Time Series Plots are line plots with x-axis being date time instead of regular quantitative or ordered categorical variable. Sometimes you might want to highlight a region on a time series plot. In this post, we will learn how to highlight a time interval with a rectangular colored block in Python using Matplotlib.
Let us load Pandas, Numpy and Matplotlib to make time series plot.
import pandas as pd import numpy as np import matplotlib.pyplot as plt
In order to make time series plot we will use latest (March 2020) unemployment claims data in US, where we saw a huge spike in unemployment claims due to COVID-19.
Let us load the US unemployment claim data available from datavizpyr.com‘s github page.
data_url = "https://raw.githubusercontent.com/datavizpyr/data/master/US_Unemployment_claims.tsv" df = pd.read_csv(data_url, sep="\t")
This dataframe has two variable/columns, date and the number of unemployment claims starting from 1970s to March 2020.
df.head() date value 0 1970-01-03 230000.0 1 1970-01-10 242000.0 2 1970-01-17 268000.0 3 1970-01-24 256000.0 4 1970-01-31 239000.0
The date variable in the above data frame is of object data type, so let us convert it to a datetime variable using Pandas’ to_datetime().
df['date']= pd.to_datetime(df['date'])
We can check the data types using Pandas’ dtypes method and verify our data types.
df.dtypes
Let us first make a simple time-series plot with Matplotlib’s plot function.

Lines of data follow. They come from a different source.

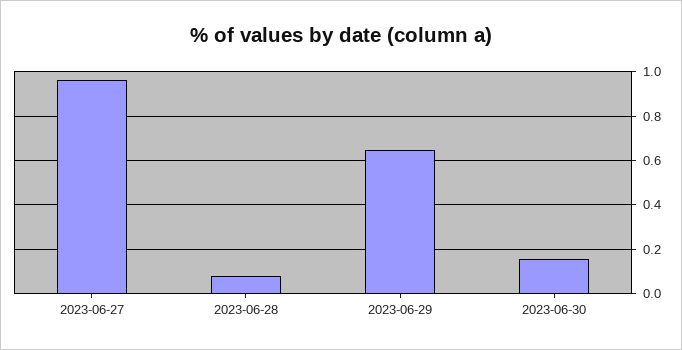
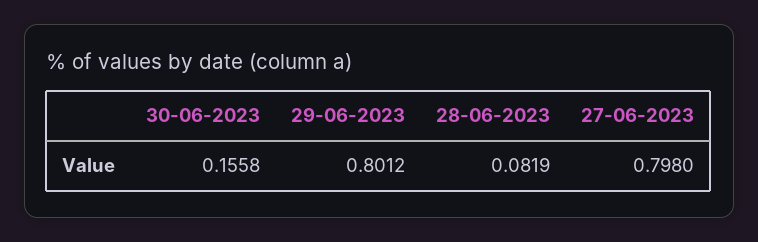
  {
-   "2023-06-27": 0.95,
+   "2023-06-27": 0.798,
    "2023-06-28": 0.0819,
-   "2023-06-29": 0.65,
+   "2023-06-29": 0.8012,
    "2023-06-30": 0.1558
  }

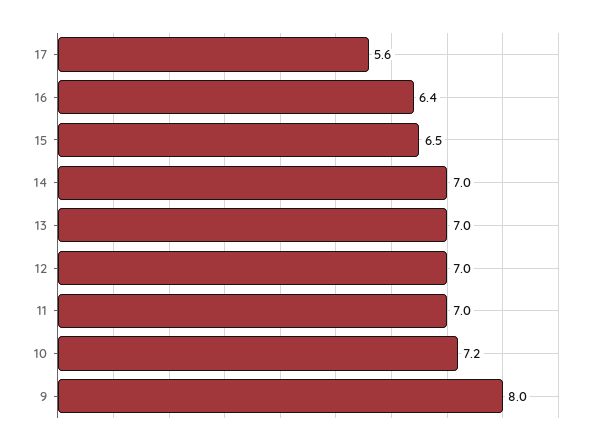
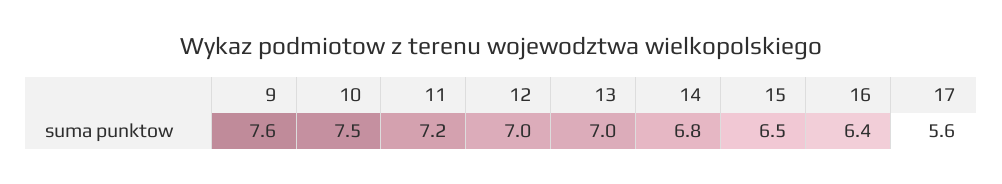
  {
    "17": 5.6,
    "16": 6.4,
    "15": 6.5,
-   "14": 7,
+   "14": 6.8,
    "13": 7,
    "12": 7,
-   "11": 7,
+   "11": 7.2,
-   "10": 7.2,
+   "10": 7.5,
-   "9": 8
+   "9": 7.6
  }

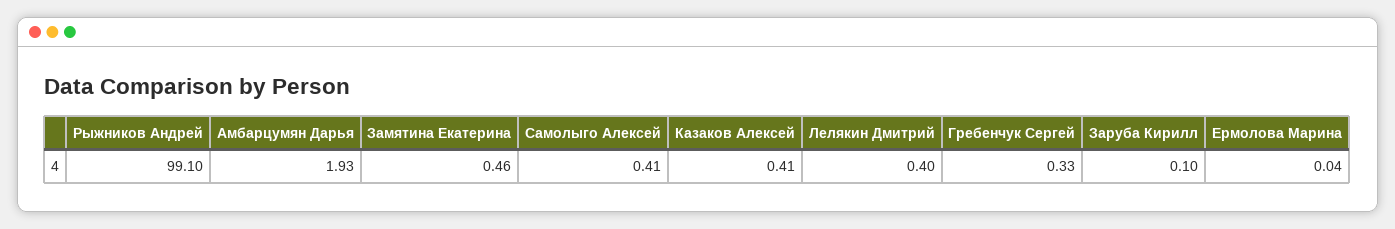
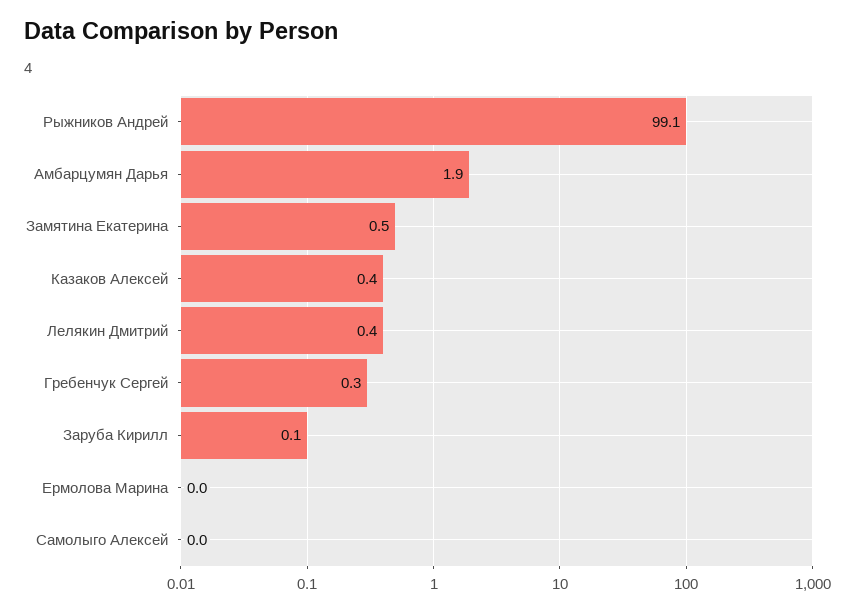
  {
    "Рыжников Андрей": 99.1,
    "Амбарцумян Дарья": 1.93,
    "Замятина Екатерина": 0.46,
-   "Самолыго Алексей": 0.41,
+   "Самолыго Алексей": 0,
    "Казаков Алексей": 0.41,
    "Лелякин Дмитрий": 0.4,
    "Гребенчук Сергей": 0.33,
    "Заруба Кирилл": 0.1,
    "Ермолова Марина": 0.04
  }

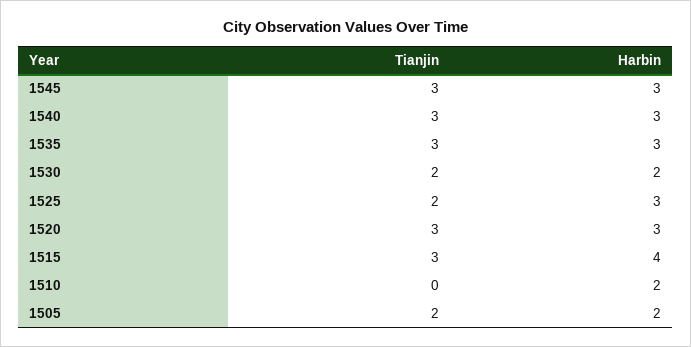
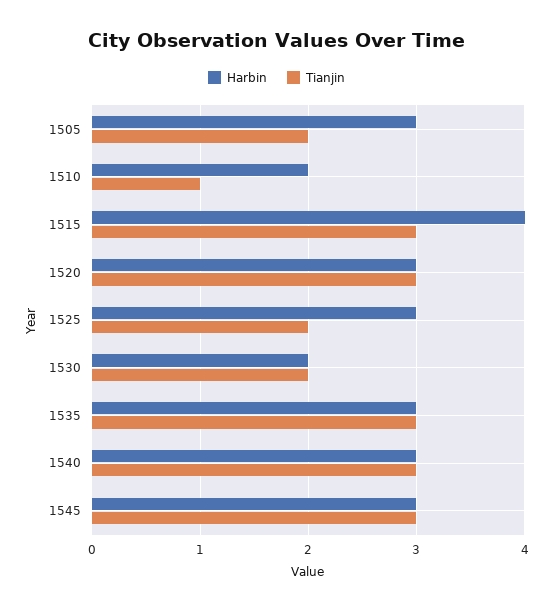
  {
    "Tianjin": {
      "1545": 3,
      "1540": 3,
      "1535": 3,
      "1530": 2,
      "1525": 2,
      "1520": 3,
      "1515": 3,
-     "1510": 0,
+     "1510": 1,
      "1505": 2
    },
    "Harbin": {
      "1545": 3,
      "1540": 3,
      "1535": 3,
      "1530": 2,
      "1525": 3,
      "1520": 3,
      "1515": 4,
      "1510": 2,
-     "1505": 2
+     "1505": 3
    }
  }

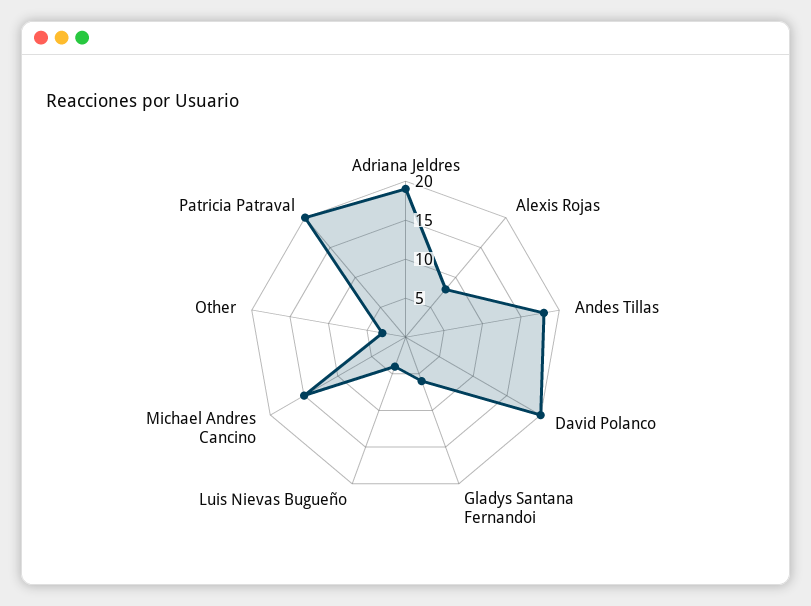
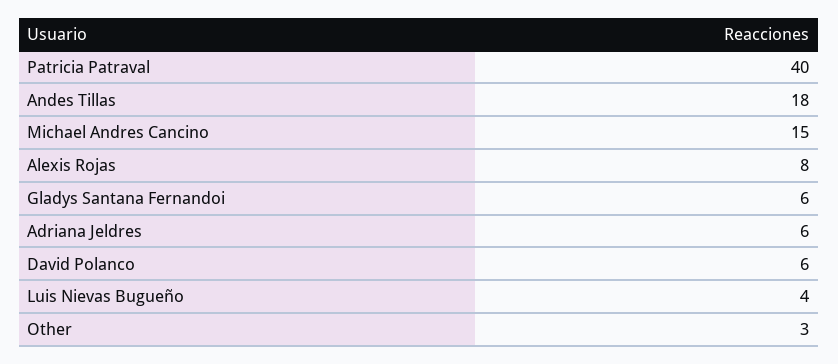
  {
-   "Adriana Jeldres": 20,
+   "Adriana Jeldres": 6,
    "Alexis Rojas": 8,
    "Andes Tillas": 18,
-   "David Polanco": 20,
+   "David Polanco": 6,
    "Gladys Santana Fernandoi": 6,
    "Luis Nievas Bugueño": 4,
    "Michael Andres Cancino": 15,
    "Other": 3,
-   "Patricia Patraval": 20
+   "Patricia Patraval": 40
  }

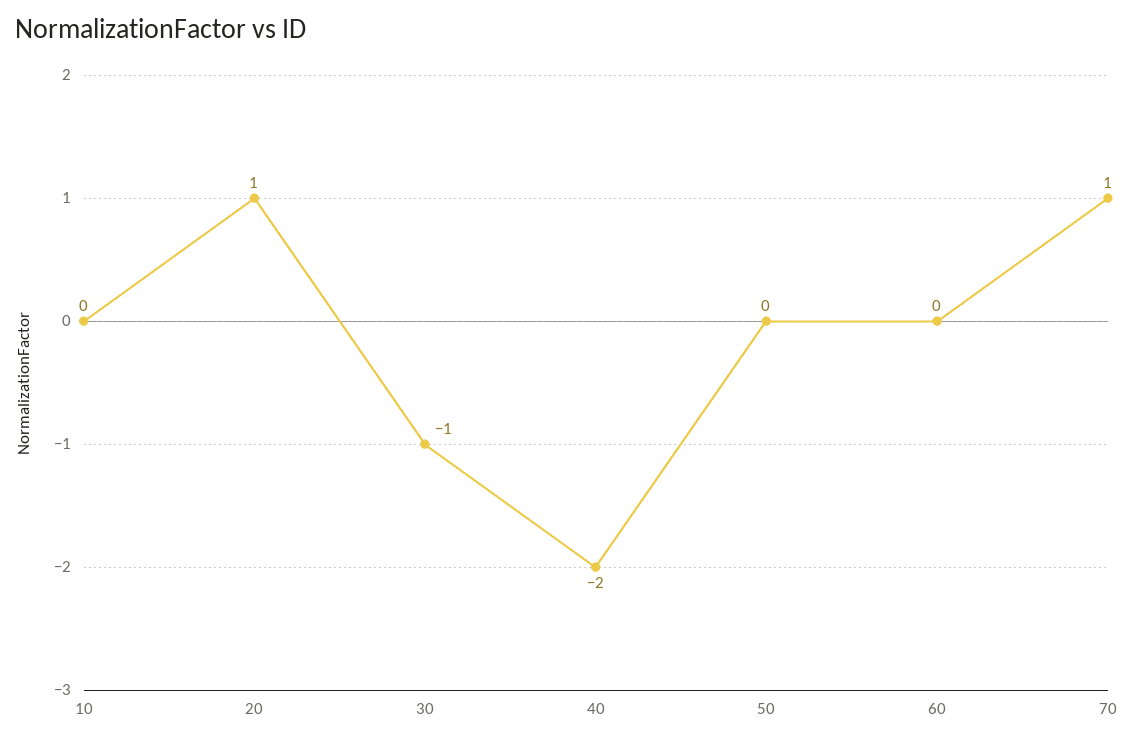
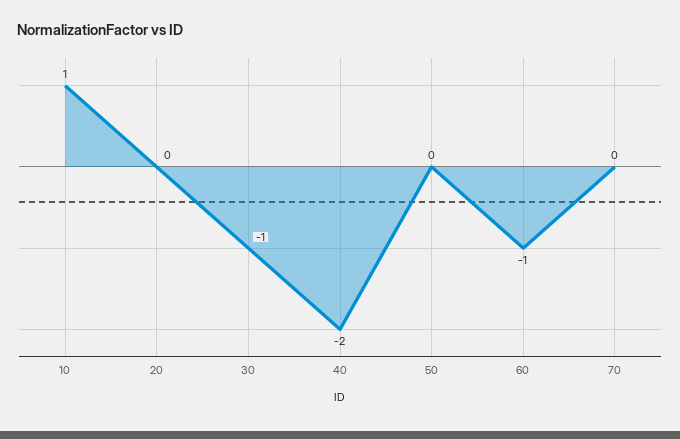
  {
-   "10": 0,
+   "10": 1,
-   "20": 1,
+   "20": 0,
    "30": -1,
    "40": -2,
    "50": 0,
-   "60": 0,
+   "60": -1,
-   "70": 1
+   "70": 0
  }

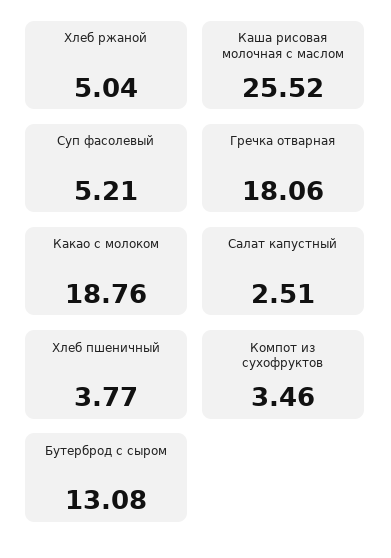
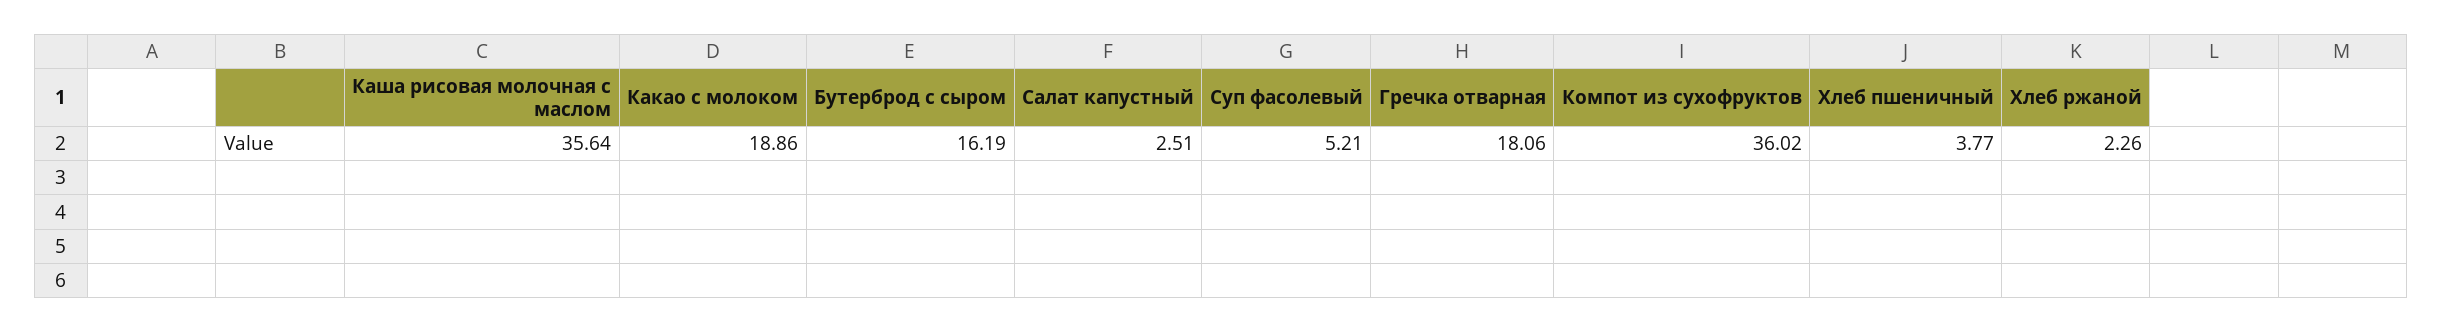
  {
-   "Хлеб ржаной": 5.04,
+   "Хлеб ржаной": 2.26,
-   "Каша рисовая молочная с маслом": 25.52,
+   "Каша рисовая молочная с маслом": 35.64,
    "Суп фасолевый": 5.21,
    "Гречка отварная": 18.06,
-   "Какао с молоком": 18.76,
+   "Какао с молоком": 18.86,
    "Салат капустный": 2.51,
    "Хлеб пшеничный": 3.77,
-   "Компот из сухофруктов": 3.46,
+   "Компот из сухофруктов": 36.02,
-   "Бутерброд с сыром": 13.08
+   "Бутерброд с сыром": 16.19
  }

We will take the subplots option to make time-series plot and this gives us two objects, a figure object and an axis object. We use axis object to make time series plot. We can use axis object to change x and y-axis labels and title.
fig, ax = plt.subplots(figsize=(10,6)) ax.plot(df['date'],df['value']) ax.set_ylabel('Number of Unemployment Claims') ax.set_title('US Unemployment Claims Over Time', size=18) plt.savefig("US_unemployment_claims_time_series_plot_matplotlib.png")
We get a nice looking time series plot with the omnious increase in unemployment claims near the beginning of 2020.
How To Highlight a Region of Time-Series Plot with Matplotlib?
We can use matplotlib’s axvspan() function to highlight an interval on a time series plot. One of the challenges in highlighting a specific time interval or range in time series plot is to specify the interval as date.
Let us say in the above time series plot, we want to highlight the time interval corresponding to the 2007-2009 recession. We need to map the starting and end dates on the plot. We will use datetime and matplotlib.dates to do that.
from datetime import datetime from matplotlib.dates import date2num
In addition to making the time-series plot as before, we will also use axvspan() function to highlight the time interval. Within axvspan() function, we use date2num() function from matplotlib.dates to convert the date to numbers.
fig, ax = plt.subplots(figsize=(10,6)) ax.plot(df['date'],df['value']) ax.axvspan(date2num(datetime(2007,1,12)), date2num(datetime(2009,6,1)), label="2009 Recession",color="green", alpha=0.3) ax.legend() ax.set_ylabel('Number of Unemployment Claims') ax.set_title('US Unemployment Claims Over Time', size=18) plt.savefig("highlight_time_range_in_time_series_plot_matplotlib.png")
We have nicely highlighted the recession time interval on time series plot. The color argument to axvspan() function has highlighted the interval in green nicely. And the label argument has added the legend on the time-series plot.